Allred slays Navajo to reclaim stolen horse
(Deseret Evening News, 16 November 1869)
Horse Stealing.
We have received the following per Deseret Telegraph line:Beaver, Nov. 16, '69
Ed Deseret News.--On Friday, the 12th inst., Wm. Allred of this place, found that one of his horses had disappeared from the east field. After searching some time he got on the horse's track, leading over the mountains to the Sevier. On Saturday morning he started on foot from Beaver, armed with a double barrelled shot-gun and a revolver, and having with him three days' provisions. He followed the trail, and on Sunday morning, about 8 o'clock, came in sight of his horse, which was grazing in an open space about forty miles from Beaver, on the east side of the mountains, between Circleville and Marysvale. He then took a circuit around, got ahead of the trail and ambushed himself behind some rocks close to the trail, knowing that an Indian had the horse as he had seen his foot prints and camp fires. In a short time the Indian came along mounted on the horse, and when within about twenty or twenty-five yards from Bro. Allred, the latter fired one barrel of his shot-gun, loaded with five revolver bullets which settled the account with Mr. Indian. He was a strange Indian and wore a Navajo blanket. Bro. Allred took his horse with the Indian's saddle and bridle rope and came home, arriving here on Sunday evening at 9 p.m. The Indian had marked his trail all along, and is very likely one of the Navajos that have been raiding South lately.

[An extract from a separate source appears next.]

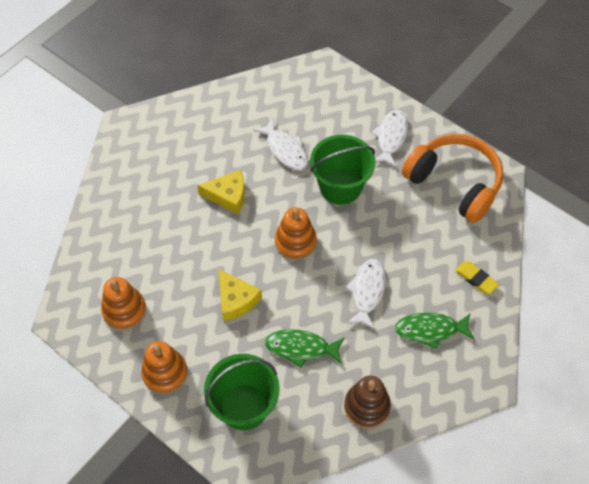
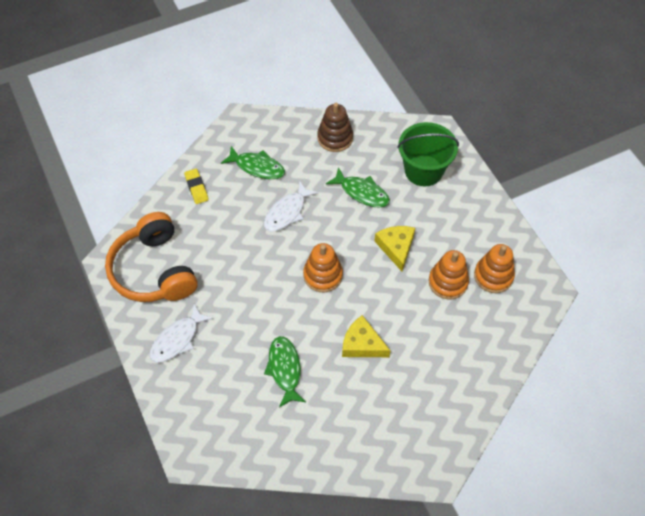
camera: 155 degrees left, 0 degrees up
(165, 373) = (475, 215): orange stacking toy -> orange stacking toy (448, 282)
(285, 150) = (285, 369): white fish -> green fish
(340, 187) = (255, 309): green bucket -> none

Another version of what must be the same incident, despite the discrepancy of a year in the recorded date, appears in Peter Gottfredson, History of Indian Depredations in Utah [1919]:
William Jackson Allred was the first Bishop of Circleville. When that town was vacated on the 28th of June 1866, he went to Parowan, Iron County, and later in the fall moved his family to Beaver. The next summer he worked a farm on shares at the Buckhorn Springs, south of Beaver, leaving his family at Beaver.
One morning (Nov. 10th, 1868) when he got up, he sent his little boy to look for his horses and as the boy was gone longer than he thought he should, he went to look for him. The boy who had found the tracks of the horses, could see that they had been taken by Indians, and showed his father the tracks. Allred then took with him his five-shot revolver and followed the trail of the thieves all day, going northeast through Cottonwood canyon. Having crossed Buckskin Valley into Hawkins Canyon, he discovered a smoke about a mile distant. He crawled carefully to the place where he saw the smoke and here the three thieves were located in a deep wash sitting by the fire. He stopped to reflect as to what was best to do and seeing one of the Indians with a gun laying by him Allred fired at him, and he fell over; the other two jumped up and ran. He fired at one of them killing him, the other got away. When Brother Allred went down in the hollow where he shot the first Indian he found that the Indian was not dead as he raised up and shot an arow at him; it grazed his face and went up through his hat. Allred then shot the Indian in the head. He recovered his horses, and before leaving the place he dragged the dead Indians together, covered them with brush which he set on fire, and got back in the night.